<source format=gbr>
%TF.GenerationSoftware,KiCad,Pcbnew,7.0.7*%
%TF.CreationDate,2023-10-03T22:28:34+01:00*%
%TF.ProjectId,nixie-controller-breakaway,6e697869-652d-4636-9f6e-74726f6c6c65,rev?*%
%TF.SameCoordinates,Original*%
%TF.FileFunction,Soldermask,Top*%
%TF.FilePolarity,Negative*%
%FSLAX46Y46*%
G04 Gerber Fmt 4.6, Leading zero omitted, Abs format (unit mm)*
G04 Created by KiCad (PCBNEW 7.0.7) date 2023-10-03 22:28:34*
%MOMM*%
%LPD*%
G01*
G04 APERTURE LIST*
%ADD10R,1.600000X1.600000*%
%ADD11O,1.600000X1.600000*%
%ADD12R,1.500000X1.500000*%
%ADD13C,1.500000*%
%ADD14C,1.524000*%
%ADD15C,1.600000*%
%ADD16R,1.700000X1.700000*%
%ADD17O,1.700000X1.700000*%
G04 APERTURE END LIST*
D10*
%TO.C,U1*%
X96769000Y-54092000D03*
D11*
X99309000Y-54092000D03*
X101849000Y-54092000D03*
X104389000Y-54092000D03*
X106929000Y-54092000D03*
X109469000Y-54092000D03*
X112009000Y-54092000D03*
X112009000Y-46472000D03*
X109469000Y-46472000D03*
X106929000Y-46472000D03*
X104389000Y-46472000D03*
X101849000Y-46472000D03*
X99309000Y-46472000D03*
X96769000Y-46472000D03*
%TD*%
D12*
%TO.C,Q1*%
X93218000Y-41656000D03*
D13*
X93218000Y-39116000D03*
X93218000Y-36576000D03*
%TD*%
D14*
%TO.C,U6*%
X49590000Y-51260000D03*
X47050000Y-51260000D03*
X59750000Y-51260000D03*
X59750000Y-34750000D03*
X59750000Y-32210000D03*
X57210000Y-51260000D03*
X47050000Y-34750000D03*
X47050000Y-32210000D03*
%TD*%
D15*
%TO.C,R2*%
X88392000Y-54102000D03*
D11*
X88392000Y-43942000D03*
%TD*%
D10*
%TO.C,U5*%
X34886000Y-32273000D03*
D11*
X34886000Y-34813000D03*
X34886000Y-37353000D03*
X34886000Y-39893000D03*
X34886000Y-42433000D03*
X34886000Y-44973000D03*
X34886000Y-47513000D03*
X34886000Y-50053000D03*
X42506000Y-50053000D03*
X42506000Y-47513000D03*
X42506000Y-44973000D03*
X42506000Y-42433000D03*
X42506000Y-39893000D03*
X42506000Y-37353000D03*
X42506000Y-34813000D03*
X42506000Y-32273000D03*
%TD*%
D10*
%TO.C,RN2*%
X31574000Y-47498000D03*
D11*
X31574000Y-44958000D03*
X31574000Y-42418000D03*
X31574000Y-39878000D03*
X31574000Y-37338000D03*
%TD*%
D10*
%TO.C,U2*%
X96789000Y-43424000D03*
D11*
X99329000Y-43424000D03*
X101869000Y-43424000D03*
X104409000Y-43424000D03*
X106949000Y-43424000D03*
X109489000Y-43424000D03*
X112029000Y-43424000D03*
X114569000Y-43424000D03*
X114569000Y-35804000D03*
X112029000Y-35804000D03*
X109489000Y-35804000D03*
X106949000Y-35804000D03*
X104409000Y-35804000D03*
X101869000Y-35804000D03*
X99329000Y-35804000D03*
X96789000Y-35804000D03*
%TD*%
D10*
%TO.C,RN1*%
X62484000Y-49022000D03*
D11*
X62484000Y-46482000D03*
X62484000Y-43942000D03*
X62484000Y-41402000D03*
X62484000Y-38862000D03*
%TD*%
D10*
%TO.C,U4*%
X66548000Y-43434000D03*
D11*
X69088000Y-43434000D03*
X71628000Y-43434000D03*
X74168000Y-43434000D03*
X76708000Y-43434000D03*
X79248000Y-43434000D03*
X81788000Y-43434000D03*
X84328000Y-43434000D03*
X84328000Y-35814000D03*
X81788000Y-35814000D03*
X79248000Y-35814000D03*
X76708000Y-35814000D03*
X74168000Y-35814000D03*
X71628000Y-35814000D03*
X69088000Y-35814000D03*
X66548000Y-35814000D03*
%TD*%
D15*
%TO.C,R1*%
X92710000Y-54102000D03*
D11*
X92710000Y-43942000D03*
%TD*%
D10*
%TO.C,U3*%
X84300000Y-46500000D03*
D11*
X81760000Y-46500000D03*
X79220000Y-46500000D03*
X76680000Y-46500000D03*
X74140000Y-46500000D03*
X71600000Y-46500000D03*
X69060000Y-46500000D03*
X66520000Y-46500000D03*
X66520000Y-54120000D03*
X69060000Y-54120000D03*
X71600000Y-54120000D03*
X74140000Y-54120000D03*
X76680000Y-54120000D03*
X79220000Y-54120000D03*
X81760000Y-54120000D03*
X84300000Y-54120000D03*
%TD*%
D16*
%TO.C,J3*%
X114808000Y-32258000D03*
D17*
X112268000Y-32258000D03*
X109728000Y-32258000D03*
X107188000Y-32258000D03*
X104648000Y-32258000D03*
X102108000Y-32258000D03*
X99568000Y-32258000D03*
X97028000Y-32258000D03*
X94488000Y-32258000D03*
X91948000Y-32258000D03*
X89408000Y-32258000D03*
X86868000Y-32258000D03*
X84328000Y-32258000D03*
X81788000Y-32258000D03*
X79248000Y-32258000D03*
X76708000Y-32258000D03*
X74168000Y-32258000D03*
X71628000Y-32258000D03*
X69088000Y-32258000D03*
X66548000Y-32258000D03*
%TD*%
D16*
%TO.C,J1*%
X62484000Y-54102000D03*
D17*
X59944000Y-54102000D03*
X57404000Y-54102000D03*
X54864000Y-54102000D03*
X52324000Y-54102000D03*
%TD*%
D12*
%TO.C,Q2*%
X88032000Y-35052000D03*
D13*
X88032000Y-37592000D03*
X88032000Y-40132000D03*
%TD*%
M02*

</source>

● ● ● ● ●

Copy out the data above, word for word.

<source format=gbr>
%TF.GenerationSoftware,KiCad,Pcbnew,7.0.7*%
%TF.CreationDate,2023-10-03T22:28:34+01:00*%
%TF.ProjectId,nixie-controller-breakaway,6e697869-652d-4636-9f6e-74726f6c6c65,rev?*%
%TF.SameCoordinates,Original*%
%TF.FileFunction,Soldermask,Top*%
%TF.FilePolarity,Negative*%
%FSLAX46Y46*%
G04 Gerber Fmt 4.6, Leading zero omitted, Abs format (unit mm)*
G04 Created by KiCad (PCBNEW 7.0.7) date 2023-10-03 22:28:34*
%MOMM*%
%LPD*%
G01*
G04 APERTURE LIST*
%ADD10R,1.600000X1.600000*%
%ADD11O,1.600000X1.600000*%
%ADD12R,1.500000X1.500000*%
%ADD13C,1.500000*%
%ADD14C,1.524000*%
%ADD15C,1.600000*%
%ADD16R,1.700000X1.700000*%
%ADD17O,1.700000X1.700000*%
G04 APERTURE END LIST*
D10*
%TO.C,U1*%
X96769000Y-54092000D03*
D11*
X99309000Y-54092000D03*
X101849000Y-54092000D03*
X104389000Y-54092000D03*
X106929000Y-54092000D03*
X109469000Y-54092000D03*
X112009000Y-54092000D03*
X112009000Y-46472000D03*
X109469000Y-46472000D03*
X106929000Y-46472000D03*
X104389000Y-46472000D03*
X101849000Y-46472000D03*
X99309000Y-46472000D03*
X96769000Y-46472000D03*
%TD*%
D12*
%TO.C,Q1*%
X93218000Y-41656000D03*
D13*
X93218000Y-39116000D03*
X93218000Y-36576000D03*
%TD*%
D14*
%TO.C,U6*%
X49590000Y-51260000D03*
X47050000Y-51260000D03*
X59750000Y-51260000D03*
X59750000Y-34750000D03*
X59750000Y-32210000D03*
X57210000Y-51260000D03*
X47050000Y-34750000D03*
X47050000Y-32210000D03*
%TD*%
D15*
%TO.C,R2*%
X88392000Y-54102000D03*
D11*
X88392000Y-43942000D03*
%TD*%
D10*
%TO.C,U5*%
X34886000Y-32273000D03*
D11*
X34886000Y-34813000D03*
X34886000Y-37353000D03*
X34886000Y-39893000D03*
X34886000Y-42433000D03*
X34886000Y-44973000D03*
X34886000Y-47513000D03*
X34886000Y-50053000D03*
X42506000Y-50053000D03*
X42506000Y-47513000D03*
X42506000Y-44973000D03*
X42506000Y-42433000D03*
X42506000Y-39893000D03*
X42506000Y-37353000D03*
X42506000Y-34813000D03*
X42506000Y-32273000D03*
%TD*%
D10*
%TO.C,RN2*%
X31574000Y-47498000D03*
D11*
X31574000Y-44958000D03*
X31574000Y-42418000D03*
X31574000Y-39878000D03*
X31574000Y-37338000D03*
%TD*%
D10*
%TO.C,U2*%
X96789000Y-43424000D03*
D11*
X99329000Y-43424000D03*
X101869000Y-43424000D03*
X104409000Y-43424000D03*
X106949000Y-43424000D03*
X109489000Y-43424000D03*
X112029000Y-43424000D03*
X114569000Y-43424000D03*
X114569000Y-35804000D03*
X112029000Y-35804000D03*
X109489000Y-35804000D03*
X106949000Y-35804000D03*
X104409000Y-35804000D03*
X101869000Y-35804000D03*
X99329000Y-35804000D03*
X96789000Y-35804000D03*
%TD*%
D10*
%TO.C,RN1*%
X62484000Y-49022000D03*
D11*
X62484000Y-46482000D03*
X62484000Y-43942000D03*
X62484000Y-41402000D03*
X62484000Y-38862000D03*
%TD*%
D10*
%TO.C,U4*%
X66548000Y-43434000D03*
D11*
X69088000Y-43434000D03*
X71628000Y-43434000D03*
X74168000Y-43434000D03*
X76708000Y-43434000D03*
X79248000Y-43434000D03*
X81788000Y-43434000D03*
X84328000Y-43434000D03*
X84328000Y-35814000D03*
X81788000Y-35814000D03*
X79248000Y-35814000D03*
X76708000Y-35814000D03*
X74168000Y-35814000D03*
X71628000Y-35814000D03*
X69088000Y-35814000D03*
X66548000Y-35814000D03*
%TD*%
D15*
%TO.C,R1*%
X92710000Y-54102000D03*
D11*
X92710000Y-43942000D03*
%TD*%
D10*
%TO.C,U3*%
X84300000Y-46500000D03*
D11*
X81760000Y-46500000D03*
X79220000Y-46500000D03*
X76680000Y-46500000D03*
X74140000Y-46500000D03*
X71600000Y-46500000D03*
X69060000Y-46500000D03*
X66520000Y-46500000D03*
X66520000Y-54120000D03*
X69060000Y-54120000D03*
X71600000Y-54120000D03*
X74140000Y-54120000D03*
X76680000Y-54120000D03*
X79220000Y-54120000D03*
X81760000Y-54120000D03*
X84300000Y-54120000D03*
%TD*%
D16*
%TO.C,J3*%
X114808000Y-32258000D03*
D17*
X112268000Y-32258000D03*
X109728000Y-32258000D03*
X107188000Y-32258000D03*
X104648000Y-32258000D03*
X102108000Y-32258000D03*
X99568000Y-32258000D03*
X97028000Y-32258000D03*
X94488000Y-32258000D03*
X91948000Y-32258000D03*
X89408000Y-32258000D03*
X86868000Y-32258000D03*
X84328000Y-32258000D03*
X81788000Y-32258000D03*
X79248000Y-32258000D03*
X76708000Y-32258000D03*
X74168000Y-32258000D03*
X71628000Y-32258000D03*
X69088000Y-32258000D03*
X66548000Y-32258000D03*
%TD*%
D16*
%TO.C,J1*%
X62484000Y-54102000D03*
D17*
X59944000Y-54102000D03*
X57404000Y-54102000D03*
X54864000Y-54102000D03*
X52324000Y-54102000D03*
%TD*%
D12*
%TO.C,Q2*%
X88032000Y-35052000D03*
D13*
X88032000Y-37592000D03*
X88032000Y-40132000D03*
%TD*%
M02*

</source>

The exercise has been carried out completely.